SPDB International, a financial services provider wholly owned by Shanghai Pudong Development Bank, initiated coverage of Motors Hong Kong shares with a Buy rating and HK$187.6 ($24.2) target price on Thursday.

XPeng closed down 4.77 percent to HK$143.8 in Hong Kong on Thursday, and SPDB International's target price implies a 30 percent upside. XPeng's stock rose 4.94 percent to HK$150.9 on Friday.

XPeng raised HK$14.025 billion in capital through a Hong Kong listing, which helped boost its capital ammunition, the team said.

In the early stages of new energy vehicle development and at a time when autonomous driving is far from mature, more capital ammunition will ensure that the company can better invest in research and development to ensure a competitive advantage in the future, according to the report.
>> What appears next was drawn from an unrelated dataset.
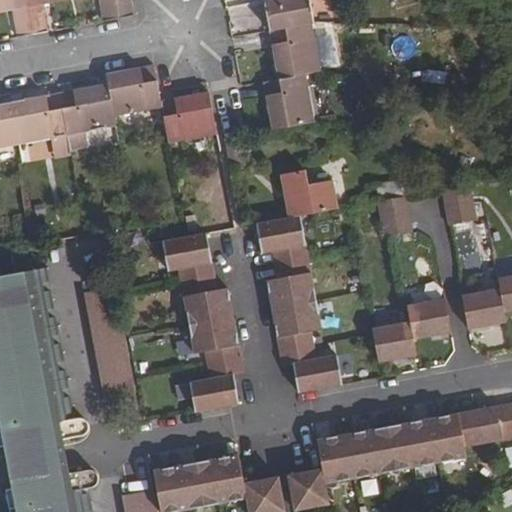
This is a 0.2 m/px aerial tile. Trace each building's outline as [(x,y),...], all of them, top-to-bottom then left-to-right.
[(19,38),(33,35),(26,0),(0,0),(0,12),(14,10),(19,38)] [(26,0),(33,35),(47,33),(42,5),(66,0),(26,0)] [(100,0),(105,22),(119,19),(115,0),(100,0)] [(115,0),(119,19),(133,16),(129,0),(115,0)] [(311,24),(314,23),(309,0),(274,0),(264,2),(270,31),(311,24)] [(311,24),(270,31),(276,65),(285,63),(287,78),(305,75),(320,72),(311,24)] [(276,65),(279,80),(287,78),(285,63),(276,65)] [(159,92),(154,66),(121,72),(123,81),(108,83),(108,85),(110,93),(114,116),(162,108),(161,102),(159,92)] [(121,72),(106,75),(108,83),(123,81),(121,72)] [(279,80),(263,83),(270,115),(278,114),(281,129),(314,123),(305,75),(287,78),(279,80)] [(108,85),(93,88),(94,96),(110,93),(108,85)] [(94,96),(93,88),(60,94),(68,135),(116,126),(114,116),(110,93),(94,96)] [(209,93),(194,96),(195,104),(211,102),(209,93)] [(68,135),(60,94),(27,100),(29,109),(13,111),(19,145),(68,135)] [(195,104),(194,96),(161,102),(162,108),(169,143),(217,135),(211,102),(195,104)] [(27,100),(12,103),(13,111),(29,109),(27,100)] [(0,114),(13,111),(12,103),(0,104),(0,114)] [(0,114),(0,148),(19,145),(13,111),(0,114)] [(270,115),(272,130),(281,129),(278,114),(270,115)] [(239,137),(226,140),(231,167),(245,165),(239,137)] [(306,171),(281,175),(289,218),(301,217),(338,210),(332,181),(308,185),(306,171)] [(471,184),(443,190),(450,225),(478,221),(471,184)] [(407,196),(378,202),(385,238),(414,233),(407,196)] [(264,238),(260,239),(263,254),(273,253),(278,279),(267,282),(270,296),(274,296),(276,309),(279,324),(275,324),(284,368),(294,366),(296,379),(301,378),(303,393),(344,385),(338,355),(318,359),(313,333),(323,331),(301,217),(289,218),(261,224),(264,238)] [(176,240),(163,242),(169,273),(179,271),(195,355),(206,352),(210,379),(191,382),(197,413),(236,405),(234,390),(237,390),(235,376),(246,374),(238,331),(234,332),(231,318),(228,304),(232,303),(229,289),(219,290),(210,248),(206,250),(203,235),(187,238),(176,240)] [(8,451),(48,443),(52,443),(54,442),(63,441),(83,437),(87,434),(89,431),(89,425),(87,421),(84,419),(80,418),(78,419),(50,267),(16,274),(0,276),(0,448),(7,447),(8,451)] [(511,311),(511,276),(499,279),(500,288),(463,296),(470,330),(507,323),(506,313),(511,311)] [(117,287),(85,293),(105,401),(136,395),(117,287)] [(411,322),(374,329),(380,364),(418,356),(414,341),(453,333),(446,299),(408,306),(411,322)] [(324,468),(304,472),(306,480),(290,483),(295,511),(331,505),(327,485),(468,458),(466,448),(511,438),(511,402),(460,413),(461,420),(432,425),(404,431),(376,436),(347,442),(319,446),(324,468)] [(460,413),(431,419),(432,425),(461,420),(460,413)] [(431,419),(402,423),(404,431),(432,425),(431,419)] [(402,423),(374,429),(376,436),(404,431),(402,423)] [(374,429),(346,434),(347,442),(376,436),(374,429)] [(346,434),(318,440),(319,446),(347,442),(346,434)] [(48,443),(8,451),(15,485),(54,478),(60,476),(70,475),(63,441),(54,442),(52,443),(48,443)] [(511,445),(503,448),(508,467),(511,466),(511,445)] [(240,454),(211,460),(212,466),(241,462),(240,454)] [(211,460),(183,465),(185,472),(212,466),(211,460)] [(185,472),(155,477),(162,511),(179,511),(248,499),(249,511),(285,511),(281,485),(266,488),(264,479),(245,483),(241,462),(212,466),(185,472)] [(183,465),(154,470),(155,477),(185,472),(183,465)] [(54,478),(15,485),(15,489),(6,491),(10,511),(95,511),(91,488),(93,487),(96,486),(99,482),(99,479),(98,475),(95,471),(90,470),(70,475),(60,476),(54,478)] [(304,472),(288,475),(290,483),(306,480),(304,472)] [(280,477),(264,479),(266,488),(281,485),(280,477)] [(157,511),(153,490),(122,496),(125,511),(157,511)]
XPeng's car sales have a price-to-sales ratio close to other new car makers, but its software services could be given a higher price-to-sales ratio thanks to its push in autonomous driving and software monetization, according to the report.

SPDB International said XPeng Motors' R&D staff accounts for about 40 percent of its total employees, with about 38 percent dedicated to autonomous driving and intelligent operating systems, and that it expects to spend more than RMB 3 billion on R&D in both this year and next.

The team expects XPeng's car sales to maintain high growth.

According to IHS Market data, XPeng ranks 4th in China with a 6.6 percent market share of mid-to-high-end electric vehicles in 2020, the report noted.

XPeng delivered 17,398 vehicles in the second quarter of this year, exceeding SPDB International's previous forecast, and the team raised its 2021 vehicle sales forecast.

After the adjustment, XPeng's vehicle sales are expected to grow 156 percent and 80 percent year-over-year this year and next, significantly faster than China's new energy vehicle sales growth.